(Raw data)

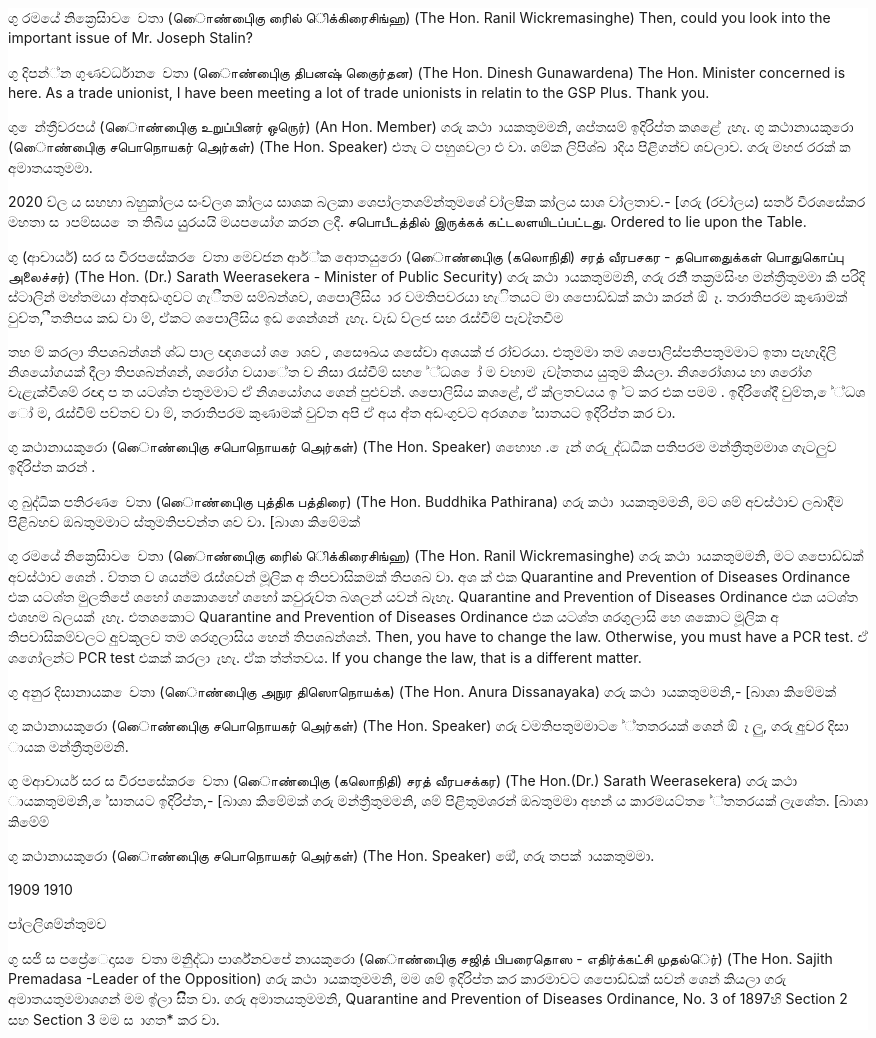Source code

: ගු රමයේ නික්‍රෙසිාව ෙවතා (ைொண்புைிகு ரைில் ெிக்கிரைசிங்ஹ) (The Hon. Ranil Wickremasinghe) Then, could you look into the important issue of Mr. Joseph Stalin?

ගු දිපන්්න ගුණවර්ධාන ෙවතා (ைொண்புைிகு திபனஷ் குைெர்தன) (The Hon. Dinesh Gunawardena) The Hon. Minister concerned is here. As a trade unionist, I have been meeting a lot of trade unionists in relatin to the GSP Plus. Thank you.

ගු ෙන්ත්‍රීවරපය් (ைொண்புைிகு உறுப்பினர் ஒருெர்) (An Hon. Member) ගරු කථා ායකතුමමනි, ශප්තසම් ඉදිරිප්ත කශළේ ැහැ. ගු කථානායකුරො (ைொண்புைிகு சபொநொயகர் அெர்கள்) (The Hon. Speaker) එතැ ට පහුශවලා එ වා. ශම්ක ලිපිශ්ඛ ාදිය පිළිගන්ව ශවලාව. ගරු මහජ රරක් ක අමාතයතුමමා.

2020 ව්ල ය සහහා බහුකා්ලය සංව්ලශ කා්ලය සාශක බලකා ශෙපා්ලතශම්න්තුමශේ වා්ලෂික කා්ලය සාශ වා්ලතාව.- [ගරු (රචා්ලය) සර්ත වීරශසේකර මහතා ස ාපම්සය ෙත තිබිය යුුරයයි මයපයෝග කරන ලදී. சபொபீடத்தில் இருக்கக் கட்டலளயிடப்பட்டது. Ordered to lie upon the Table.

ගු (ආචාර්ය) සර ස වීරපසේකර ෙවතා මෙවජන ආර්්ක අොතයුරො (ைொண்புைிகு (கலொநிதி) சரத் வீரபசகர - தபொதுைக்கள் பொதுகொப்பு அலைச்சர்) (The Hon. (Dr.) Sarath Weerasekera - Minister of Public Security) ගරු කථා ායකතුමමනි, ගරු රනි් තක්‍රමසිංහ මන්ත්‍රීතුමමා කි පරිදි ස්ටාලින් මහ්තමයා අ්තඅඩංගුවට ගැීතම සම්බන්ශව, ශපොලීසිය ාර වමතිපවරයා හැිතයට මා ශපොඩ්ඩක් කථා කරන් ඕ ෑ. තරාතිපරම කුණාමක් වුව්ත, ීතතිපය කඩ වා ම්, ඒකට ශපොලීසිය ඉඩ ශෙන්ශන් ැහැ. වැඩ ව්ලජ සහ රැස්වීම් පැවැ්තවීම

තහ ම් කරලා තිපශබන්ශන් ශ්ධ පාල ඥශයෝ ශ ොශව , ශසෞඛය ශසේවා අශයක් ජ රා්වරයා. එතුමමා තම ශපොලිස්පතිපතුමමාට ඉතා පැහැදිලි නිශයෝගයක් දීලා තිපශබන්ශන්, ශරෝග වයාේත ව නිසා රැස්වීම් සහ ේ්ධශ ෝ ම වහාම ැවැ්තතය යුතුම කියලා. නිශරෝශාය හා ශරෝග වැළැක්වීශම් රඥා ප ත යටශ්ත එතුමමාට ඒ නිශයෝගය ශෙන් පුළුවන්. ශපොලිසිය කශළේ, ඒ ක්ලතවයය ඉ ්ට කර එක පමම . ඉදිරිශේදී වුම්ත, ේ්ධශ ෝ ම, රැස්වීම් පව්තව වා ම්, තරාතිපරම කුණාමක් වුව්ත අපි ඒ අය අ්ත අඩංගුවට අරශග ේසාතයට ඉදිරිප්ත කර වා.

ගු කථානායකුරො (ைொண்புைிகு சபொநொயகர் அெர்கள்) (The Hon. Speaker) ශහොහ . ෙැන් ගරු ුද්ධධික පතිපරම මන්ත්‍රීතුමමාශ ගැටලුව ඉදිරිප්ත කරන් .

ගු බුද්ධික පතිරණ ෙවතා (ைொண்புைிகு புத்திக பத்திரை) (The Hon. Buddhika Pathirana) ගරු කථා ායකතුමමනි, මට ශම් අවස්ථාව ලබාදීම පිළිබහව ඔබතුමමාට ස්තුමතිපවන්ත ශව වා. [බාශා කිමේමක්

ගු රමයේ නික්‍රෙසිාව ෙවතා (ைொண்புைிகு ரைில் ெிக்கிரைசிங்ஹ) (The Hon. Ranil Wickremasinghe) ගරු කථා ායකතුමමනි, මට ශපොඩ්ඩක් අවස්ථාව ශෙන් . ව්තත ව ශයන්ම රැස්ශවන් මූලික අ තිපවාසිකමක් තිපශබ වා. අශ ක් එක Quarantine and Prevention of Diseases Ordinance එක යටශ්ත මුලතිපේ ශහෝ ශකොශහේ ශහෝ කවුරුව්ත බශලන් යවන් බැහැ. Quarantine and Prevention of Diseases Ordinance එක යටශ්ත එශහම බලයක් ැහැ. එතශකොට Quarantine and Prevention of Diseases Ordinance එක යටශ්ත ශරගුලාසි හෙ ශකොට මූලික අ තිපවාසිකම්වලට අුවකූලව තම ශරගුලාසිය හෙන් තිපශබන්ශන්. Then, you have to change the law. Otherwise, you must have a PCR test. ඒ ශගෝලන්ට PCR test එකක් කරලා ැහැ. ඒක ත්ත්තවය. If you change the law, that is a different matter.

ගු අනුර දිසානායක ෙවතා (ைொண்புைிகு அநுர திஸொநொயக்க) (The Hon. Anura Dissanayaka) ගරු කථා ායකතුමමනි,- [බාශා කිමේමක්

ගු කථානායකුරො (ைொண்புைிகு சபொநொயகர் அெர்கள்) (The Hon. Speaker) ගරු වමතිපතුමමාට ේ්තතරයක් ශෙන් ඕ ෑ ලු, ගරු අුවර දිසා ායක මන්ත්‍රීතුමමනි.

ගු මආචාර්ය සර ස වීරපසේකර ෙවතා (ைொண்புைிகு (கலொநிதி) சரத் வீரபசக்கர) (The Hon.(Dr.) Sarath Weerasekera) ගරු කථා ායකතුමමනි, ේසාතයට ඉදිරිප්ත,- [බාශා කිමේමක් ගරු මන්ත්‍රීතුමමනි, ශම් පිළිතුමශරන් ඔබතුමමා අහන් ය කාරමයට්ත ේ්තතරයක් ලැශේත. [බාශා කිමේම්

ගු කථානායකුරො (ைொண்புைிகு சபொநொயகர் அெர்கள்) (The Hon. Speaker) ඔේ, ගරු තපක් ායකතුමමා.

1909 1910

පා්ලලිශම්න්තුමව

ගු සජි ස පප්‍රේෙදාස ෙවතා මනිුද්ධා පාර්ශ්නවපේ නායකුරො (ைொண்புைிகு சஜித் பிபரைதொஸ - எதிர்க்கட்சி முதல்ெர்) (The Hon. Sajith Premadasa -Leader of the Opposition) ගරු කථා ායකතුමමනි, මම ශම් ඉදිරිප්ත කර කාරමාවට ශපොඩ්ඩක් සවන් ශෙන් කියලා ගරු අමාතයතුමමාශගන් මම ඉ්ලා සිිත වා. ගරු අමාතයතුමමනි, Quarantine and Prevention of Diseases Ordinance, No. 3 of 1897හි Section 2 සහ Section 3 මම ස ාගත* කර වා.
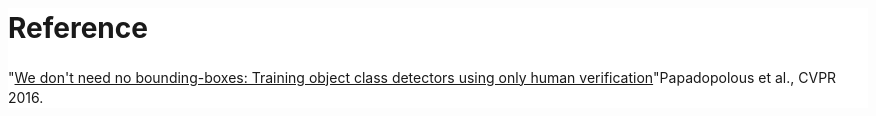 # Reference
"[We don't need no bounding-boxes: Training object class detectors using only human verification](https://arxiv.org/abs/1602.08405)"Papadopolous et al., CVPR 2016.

(End Raw data)

Work required
Your answer should consist of every line from the entries that holds "Diseases".

Solution for this problem
ගු රමයේ නික්‍රෙසිාව ෙවතා (ைொண்புைிகு ரைில் ெிக்கிரைசிங்ஹ) (The Hon. Ranil Wickremasinghe) ගරු කථා ායකතුමමනි, මට ශපොඩ්ඩක් අවස්ථාව ශෙන් . ව්තත ව ශයන්ම රැස්ශවන් මූලික අ තිපවාසිකමක් තිපශබ වා. අශ ක් එක Quarantine and Prevention of Diseases Ordinance එක යටශ්ත මුලතිපේ ශහෝ ශකොශහේ ශහෝ කවුරුව්ත බශලන් යවන් බැහැ. Quarantine and Prevention of Diseases Ordinance එක යටශ්ත එශහම බලයක් ැහැ. එතශකොට Quarantine and Prevention of Diseases Ordinance එක යටශ්ත ශරගුලාසි හෙ ශකොට මූලික අ තිපවාසිකම්වලට අුවකූලව තම ශරගුලාසිය හෙන් තිපශබන්ශන්. Then, you have to change the law. Otherwise, you must have a PCR test. ඒ ශගෝලන්ට PCR test එකක් කරලා ැහැ. ඒක ත්ත්තවය. If you change the law, that is a different matter.
ගු සජි ස පප්‍රේෙදාස ෙවතා මනිුද්ධා පාර්ශ්නවපේ නායකුරො (ைொண்புைிகு சஜித் பிபரைதொஸ - எதிர்க்கட்சி முதல்ெர்) (The Hon. Sajith Premadasa -Leader of the Opposition) ගරු කථා ායකතුමමනි, මම ශම් ඉදිරිප්ත කර කාරමාවට ශපොඩ්ඩක් සවන් ශෙන් කියලා ගරු අමාතයතුමමාශගන් මම ඉ්ලා සිිත වා. ගරු අමාතයතුමමනි, Quarantine and Prevention of Diseases Ordinance, No. 3 of 1897හි Section 2 සහ Section 3 මම ස ාගත* කර වා.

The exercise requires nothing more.